▼

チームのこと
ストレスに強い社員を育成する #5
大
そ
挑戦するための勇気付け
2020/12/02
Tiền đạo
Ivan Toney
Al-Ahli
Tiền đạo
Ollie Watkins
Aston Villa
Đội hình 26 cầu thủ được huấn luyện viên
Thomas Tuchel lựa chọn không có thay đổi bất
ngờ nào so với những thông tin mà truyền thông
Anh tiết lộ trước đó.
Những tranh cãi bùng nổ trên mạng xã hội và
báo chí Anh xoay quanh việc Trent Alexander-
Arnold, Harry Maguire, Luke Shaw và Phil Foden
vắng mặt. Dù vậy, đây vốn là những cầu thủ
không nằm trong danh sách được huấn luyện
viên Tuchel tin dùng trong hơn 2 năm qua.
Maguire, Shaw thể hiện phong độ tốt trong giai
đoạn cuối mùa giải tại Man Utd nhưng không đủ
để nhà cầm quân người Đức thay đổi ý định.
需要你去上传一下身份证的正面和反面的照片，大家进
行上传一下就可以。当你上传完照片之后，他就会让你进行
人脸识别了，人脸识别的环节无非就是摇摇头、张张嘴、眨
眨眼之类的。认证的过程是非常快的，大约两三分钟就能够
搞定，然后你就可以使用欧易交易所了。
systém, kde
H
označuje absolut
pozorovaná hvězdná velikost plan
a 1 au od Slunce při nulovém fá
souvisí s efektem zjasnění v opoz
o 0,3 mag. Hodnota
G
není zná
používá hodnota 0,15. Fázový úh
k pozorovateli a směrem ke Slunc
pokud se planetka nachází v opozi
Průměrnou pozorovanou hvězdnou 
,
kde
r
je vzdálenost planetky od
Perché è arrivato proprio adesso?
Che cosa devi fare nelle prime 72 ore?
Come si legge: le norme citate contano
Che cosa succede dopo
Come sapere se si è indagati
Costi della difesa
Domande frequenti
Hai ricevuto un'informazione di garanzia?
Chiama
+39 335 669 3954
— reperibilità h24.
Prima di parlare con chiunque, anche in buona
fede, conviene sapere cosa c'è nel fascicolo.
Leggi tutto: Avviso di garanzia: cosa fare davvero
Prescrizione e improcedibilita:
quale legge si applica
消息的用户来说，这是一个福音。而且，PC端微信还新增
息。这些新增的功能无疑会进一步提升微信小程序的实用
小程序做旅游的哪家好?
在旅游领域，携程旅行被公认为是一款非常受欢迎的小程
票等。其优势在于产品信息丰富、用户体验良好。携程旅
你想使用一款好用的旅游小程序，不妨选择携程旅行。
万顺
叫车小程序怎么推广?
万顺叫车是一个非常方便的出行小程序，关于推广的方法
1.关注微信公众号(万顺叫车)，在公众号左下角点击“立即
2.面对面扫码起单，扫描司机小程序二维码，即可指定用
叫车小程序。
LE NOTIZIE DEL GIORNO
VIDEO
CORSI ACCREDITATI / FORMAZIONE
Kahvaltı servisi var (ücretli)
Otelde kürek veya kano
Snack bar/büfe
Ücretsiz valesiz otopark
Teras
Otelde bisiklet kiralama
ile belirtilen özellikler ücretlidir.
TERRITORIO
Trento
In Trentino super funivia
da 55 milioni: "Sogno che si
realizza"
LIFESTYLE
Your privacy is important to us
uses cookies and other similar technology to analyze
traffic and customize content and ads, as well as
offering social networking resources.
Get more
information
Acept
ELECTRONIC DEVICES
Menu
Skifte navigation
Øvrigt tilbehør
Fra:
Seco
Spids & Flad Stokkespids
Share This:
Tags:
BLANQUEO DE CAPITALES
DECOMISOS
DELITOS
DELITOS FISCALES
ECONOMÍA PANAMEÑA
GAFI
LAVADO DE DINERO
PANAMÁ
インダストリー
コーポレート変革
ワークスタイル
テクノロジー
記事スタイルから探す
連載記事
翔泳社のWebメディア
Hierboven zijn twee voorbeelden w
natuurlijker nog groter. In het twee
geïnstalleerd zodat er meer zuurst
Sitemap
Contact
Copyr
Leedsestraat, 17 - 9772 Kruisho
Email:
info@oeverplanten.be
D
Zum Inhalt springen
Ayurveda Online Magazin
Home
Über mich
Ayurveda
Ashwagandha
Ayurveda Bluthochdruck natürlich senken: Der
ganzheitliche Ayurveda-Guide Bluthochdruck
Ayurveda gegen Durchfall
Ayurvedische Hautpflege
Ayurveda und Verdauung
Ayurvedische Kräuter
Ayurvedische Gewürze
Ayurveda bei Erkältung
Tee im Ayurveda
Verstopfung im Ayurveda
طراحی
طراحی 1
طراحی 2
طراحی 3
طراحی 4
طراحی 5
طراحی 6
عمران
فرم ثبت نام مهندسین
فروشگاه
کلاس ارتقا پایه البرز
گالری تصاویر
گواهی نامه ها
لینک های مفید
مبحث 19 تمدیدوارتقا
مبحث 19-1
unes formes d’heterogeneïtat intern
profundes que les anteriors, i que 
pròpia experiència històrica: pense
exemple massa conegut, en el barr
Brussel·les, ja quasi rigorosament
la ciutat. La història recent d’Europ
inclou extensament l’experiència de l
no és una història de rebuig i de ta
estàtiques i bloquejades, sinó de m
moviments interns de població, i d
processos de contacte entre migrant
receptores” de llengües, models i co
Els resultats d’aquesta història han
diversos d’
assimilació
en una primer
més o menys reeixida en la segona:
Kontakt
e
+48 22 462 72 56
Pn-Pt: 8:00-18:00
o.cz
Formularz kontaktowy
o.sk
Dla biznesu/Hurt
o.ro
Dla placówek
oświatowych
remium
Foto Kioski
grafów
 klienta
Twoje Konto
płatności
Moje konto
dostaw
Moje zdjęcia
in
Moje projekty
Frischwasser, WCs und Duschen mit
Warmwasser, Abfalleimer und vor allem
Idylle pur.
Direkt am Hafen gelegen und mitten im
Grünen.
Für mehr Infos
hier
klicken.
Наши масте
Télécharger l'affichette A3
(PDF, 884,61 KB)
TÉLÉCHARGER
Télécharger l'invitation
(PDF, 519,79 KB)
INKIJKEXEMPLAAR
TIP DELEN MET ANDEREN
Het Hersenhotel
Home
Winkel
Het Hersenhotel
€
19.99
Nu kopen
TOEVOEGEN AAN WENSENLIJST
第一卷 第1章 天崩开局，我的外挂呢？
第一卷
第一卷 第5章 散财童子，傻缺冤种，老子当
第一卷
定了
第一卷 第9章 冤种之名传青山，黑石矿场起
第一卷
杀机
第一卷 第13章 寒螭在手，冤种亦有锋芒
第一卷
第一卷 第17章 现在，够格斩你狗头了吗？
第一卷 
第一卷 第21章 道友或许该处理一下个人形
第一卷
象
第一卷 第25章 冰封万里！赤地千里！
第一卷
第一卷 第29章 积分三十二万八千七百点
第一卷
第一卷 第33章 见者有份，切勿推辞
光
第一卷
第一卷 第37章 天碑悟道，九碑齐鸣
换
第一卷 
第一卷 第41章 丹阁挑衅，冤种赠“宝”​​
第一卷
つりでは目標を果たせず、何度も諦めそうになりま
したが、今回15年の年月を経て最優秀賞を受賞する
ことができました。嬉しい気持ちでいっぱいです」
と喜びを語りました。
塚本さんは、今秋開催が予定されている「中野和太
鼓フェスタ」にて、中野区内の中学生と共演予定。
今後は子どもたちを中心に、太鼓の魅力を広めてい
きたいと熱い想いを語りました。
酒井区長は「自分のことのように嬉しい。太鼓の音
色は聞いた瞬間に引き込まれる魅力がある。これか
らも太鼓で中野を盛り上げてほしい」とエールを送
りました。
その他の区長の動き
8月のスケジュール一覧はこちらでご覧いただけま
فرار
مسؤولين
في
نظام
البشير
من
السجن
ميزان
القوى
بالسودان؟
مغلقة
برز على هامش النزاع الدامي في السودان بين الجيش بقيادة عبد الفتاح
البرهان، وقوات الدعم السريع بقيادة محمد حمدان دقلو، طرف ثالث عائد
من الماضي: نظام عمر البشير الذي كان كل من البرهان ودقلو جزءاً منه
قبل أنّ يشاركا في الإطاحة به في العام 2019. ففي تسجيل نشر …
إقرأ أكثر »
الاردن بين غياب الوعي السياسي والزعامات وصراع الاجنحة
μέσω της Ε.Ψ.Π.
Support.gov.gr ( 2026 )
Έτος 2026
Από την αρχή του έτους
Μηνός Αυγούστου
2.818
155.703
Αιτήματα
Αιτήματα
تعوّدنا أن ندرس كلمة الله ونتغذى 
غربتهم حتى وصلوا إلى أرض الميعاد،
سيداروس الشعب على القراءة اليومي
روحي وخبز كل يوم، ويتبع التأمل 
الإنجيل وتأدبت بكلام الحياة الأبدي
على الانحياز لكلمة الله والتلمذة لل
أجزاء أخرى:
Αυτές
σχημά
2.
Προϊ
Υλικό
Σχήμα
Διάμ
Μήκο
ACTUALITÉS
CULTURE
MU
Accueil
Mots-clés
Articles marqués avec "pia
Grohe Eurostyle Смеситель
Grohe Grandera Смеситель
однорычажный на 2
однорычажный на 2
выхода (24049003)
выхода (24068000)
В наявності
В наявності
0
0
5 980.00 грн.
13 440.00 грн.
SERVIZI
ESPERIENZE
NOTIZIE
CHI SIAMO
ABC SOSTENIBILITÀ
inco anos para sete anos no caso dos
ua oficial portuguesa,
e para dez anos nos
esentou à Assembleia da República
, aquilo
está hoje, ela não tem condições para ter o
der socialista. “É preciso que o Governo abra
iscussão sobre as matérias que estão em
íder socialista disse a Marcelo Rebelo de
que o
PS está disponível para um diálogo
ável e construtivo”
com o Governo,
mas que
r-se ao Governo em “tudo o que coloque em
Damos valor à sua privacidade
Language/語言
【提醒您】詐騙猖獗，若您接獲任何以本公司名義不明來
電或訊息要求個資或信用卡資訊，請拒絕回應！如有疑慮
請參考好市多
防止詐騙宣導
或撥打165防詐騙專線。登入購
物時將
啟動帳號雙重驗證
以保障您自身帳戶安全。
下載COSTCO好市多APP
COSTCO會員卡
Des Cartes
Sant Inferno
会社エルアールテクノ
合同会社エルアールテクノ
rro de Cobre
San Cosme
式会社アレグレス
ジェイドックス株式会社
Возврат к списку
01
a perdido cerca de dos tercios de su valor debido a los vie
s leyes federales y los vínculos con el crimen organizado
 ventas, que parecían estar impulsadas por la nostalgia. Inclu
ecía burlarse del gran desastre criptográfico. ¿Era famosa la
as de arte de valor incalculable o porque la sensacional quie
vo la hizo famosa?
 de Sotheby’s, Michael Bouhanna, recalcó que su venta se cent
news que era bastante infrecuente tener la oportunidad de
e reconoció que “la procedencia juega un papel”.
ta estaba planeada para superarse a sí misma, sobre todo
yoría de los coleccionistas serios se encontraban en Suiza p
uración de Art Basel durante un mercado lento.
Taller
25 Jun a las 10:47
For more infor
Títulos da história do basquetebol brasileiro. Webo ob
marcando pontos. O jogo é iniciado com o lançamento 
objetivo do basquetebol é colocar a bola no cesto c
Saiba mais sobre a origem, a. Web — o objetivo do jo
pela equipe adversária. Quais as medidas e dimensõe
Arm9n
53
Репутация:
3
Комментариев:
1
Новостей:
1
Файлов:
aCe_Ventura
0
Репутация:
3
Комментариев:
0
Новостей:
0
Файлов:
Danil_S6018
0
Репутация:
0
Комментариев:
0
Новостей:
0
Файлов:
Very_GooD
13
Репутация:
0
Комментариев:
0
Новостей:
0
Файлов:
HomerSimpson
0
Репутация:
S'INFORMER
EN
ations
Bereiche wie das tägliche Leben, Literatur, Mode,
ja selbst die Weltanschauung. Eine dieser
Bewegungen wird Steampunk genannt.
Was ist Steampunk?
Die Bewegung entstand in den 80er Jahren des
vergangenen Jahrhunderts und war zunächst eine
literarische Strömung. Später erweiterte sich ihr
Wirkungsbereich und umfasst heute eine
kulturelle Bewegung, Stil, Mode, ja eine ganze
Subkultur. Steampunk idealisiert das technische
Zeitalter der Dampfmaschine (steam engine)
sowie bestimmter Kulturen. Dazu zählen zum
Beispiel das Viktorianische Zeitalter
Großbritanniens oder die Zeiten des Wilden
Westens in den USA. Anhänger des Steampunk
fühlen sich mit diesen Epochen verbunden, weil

▲

GOAL OF THE EXERCISE: Recast the lines from the start of the records up to and including the line containing "Arnold, Harry Maguire, Luke" as a Markdown table with the columns "No." and "Text". Number each row and skip blank lines.

REPLY:
| No. | Text |
|---|---|
| 1 | チームのこと |
| 2 | ストレスに強い社員を育成する #5 |
| 3 | 大 |
| 4 | そ |
| 5 | 挑戦するための勇気付け |
| 6 | 2020/12/02 |
| 7 | Tiền đạo |
| 8 | Ivan Toney |
| 9 | Al-Ahli |
| 10 | Tiền đạo |
| 11 | Ollie Watkins |
| 12 | Aston Villa |
| 13 | Đội hình 26 cầu thủ được huấn luyện viên |
| 14 | Thomas Tuchel lựa chọn không có thay đổi bất |
| 15 | ngờ nào so với những thông tin mà truyền thông |
| 16 | Anh tiết lộ trước đó. |
| 17 | Những tranh cãi bùng nổ trên mạng xã hội và |
| 18 | báo chí Anh xoay quanh việc Trent Alexander- |
| 19 | Arnold, Harry Maguire, Luke Shaw và Phil Foden |